However, having only this data and the plot above may be confusing. We are summing up all records to calculate the burnt area of each month without thinking of how balanced the data is. For example, it could be the case that we have more samples for August and September than any other months, and thus when we sum up the monthly records, their value becomes very high compared to others.

In [None]:
# Calculate how many samples we have for each month
dataFreqByMonth = (df.groupby('month').size())
# Re-index to fix the order of the months
dataFreqByMonth=dataFreqByMonth.reindex(index = ['jan', 'feb', 'mar', 'apr', 'may', 'jun', 'jul', 'aug', 'sep', 'oct',
       'nov', 'dec'])
# Print out to see how balanced the data is
dataFreqByMonth

Answer 5.1 Cont.: We can tell from the above statistics that the data acquisition is not well distributed among months. I would not conclude without having more info regarding how the acquisition is happening. If the acquisition is triggered by some set of input parameters that successfully detects the chances of fire, then this imbalanced data is representative. If this is not the case, then further processing is needed (i.e., we can plot the area per record by month).

In [None]:
sns.set(rc = {'figure.figsize':(15,8)})
sns.set_theme(style="whitegrid")
ax = sns.violinplot(x="month", y="area", data=df, gridsize=500, width=1.2, order=['jan', 'feb', 'mar', 'apr', 'may', 'jun', 'jul', 'aug', 'sep', 'oct',
       'nov', 'dec'])

Answer 5.1 Cont.: The violin plot above is fancier and requires less effort but contains more information than the barplot above. It automatically groups the data by months with simple commands and shows how the data points are distributed each month.

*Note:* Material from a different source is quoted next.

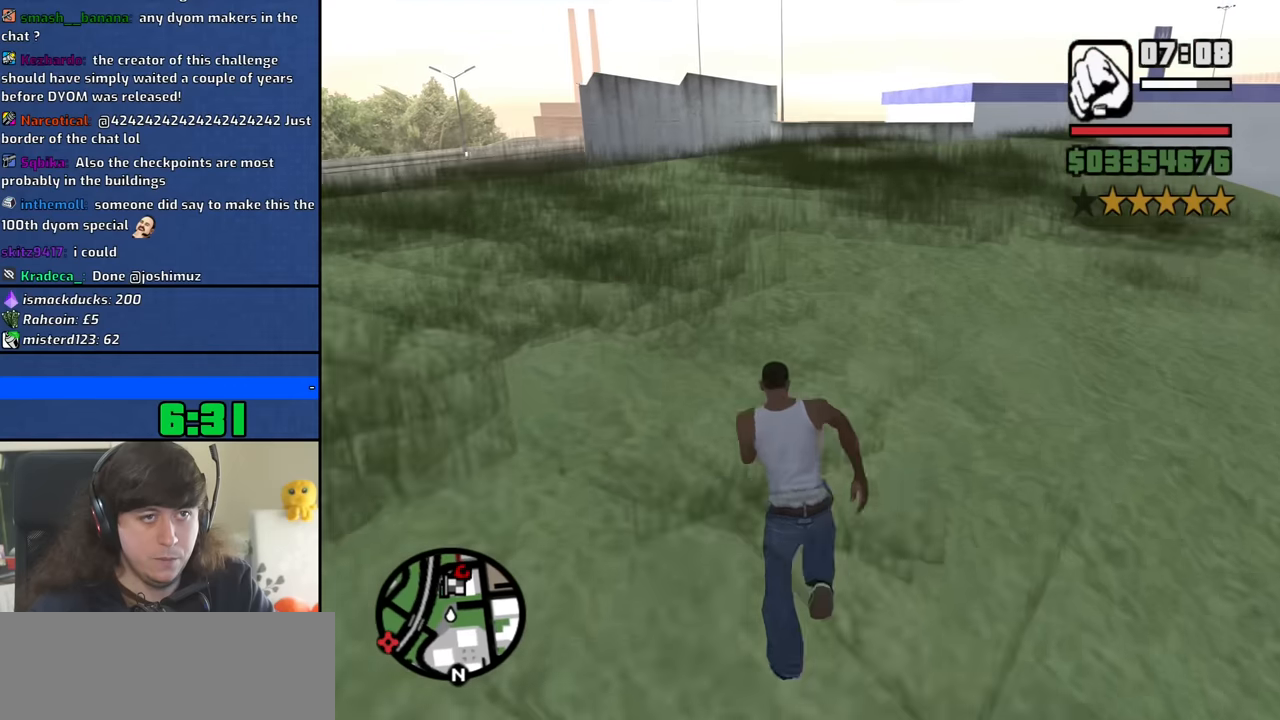
{"keys": ["w"], "mouse": [], "events": [[67, "space", "up"], [167, "space", "down"], [250, "space", "up"], [350, "space", "down"], [450, "space", "up"]]}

Question 5.2: Let's assume 'area' is our target.
How correlated are each weather/dryness-related indices to the 'area'? Also, how correlated are they to each other?

List of the weather/dryness related features:
- The Fine Fuel Moisture Code (FFMC) represents the fuel moisture of forest litter fuels under the shade of a forest canopy
- The Duff Moisture Code (DMC) represents fuel moisture of decomposed organic material underneath the litter
- The Drought Code (DC), much like the Keetch-Byrum Drought Index, represents drying deep into the soil
- The Initial Spread Index (ISI) is a numeric rating of the expected rate of fire spread
- Temperature
- RH: Relative Humidity
- Wind
- Rain

In [None]:
# Generate a correlation matrix
df_corr = df[['FFMC', 'DMC', 'DC', 'ISI', 'temp', 'RH', 'wind', 'rain', 'area']]

corr = df_corr.corr()
mask = np.zeros_like(corr, dtype=bool)
mask[np.triu_indices_from(mask)] = True
corr[mask] = np.nan
(corr
 .style
 .background_gradient(cmap='PuOr_r', axis=None, vmin=-1, vmax=1)
 .highlight_null(null_color='#f1f1f1')
 .set_precision(3))

In [None]:
#Generate pair plot

sns.set_context( rc={"font_scale":30})

g = sns.pairplot(df_corr, 
    kind='reg',
    diag_kind="hist",
    corner=True,
    )

Answer 5.2: There is almost no correlation between the area and any other variable. We can tell by looking at the correlation matrix and the pair plot. I included a trendline in the pair plot, and if we focus on the 'area' row, we see completely flatlines for each pair.

There are some correlation between different variables such as DMC & DC, FFMC & ISI, RH & Temp (negative corr.) etc.

Question 5.3: Do they (the weather/dryness variables) show any relation between them if we group them by month?

In [None]:
# Convert the month column from string to int
df["month"].replace({"jan": 1, "feb": 2, "mar": 3, "apr": 4, "may": 5, "jun": 6, "jul": 7, "aug": 8, "sep": 9, "oct": 10, "nov": 11, "dec": 12}, inplace=True)
df["month"] = df["month"].astype(int)
df

In [None]:
# Plot a pair plot color-coded by months to see if they show any relation
fig = px.parallel_coordinates(df, color="month",
                             color_continuous_scale=px.colors.diverging.Tealrose,
                             color_continuous_midpoint=6)
fig.show()

Answer 5.3: Although I couldn't find a way to assign distinct colors to each of the months, we can tell that the variables show some relations when we group them via months. For example, the teal-colored lines are basically the first quadrant, and they show high value for FFMC but low for DMC and DC. On the other hand, the last quadrant of the year shows a high value for DC while showing similar characteristics for the other two variables.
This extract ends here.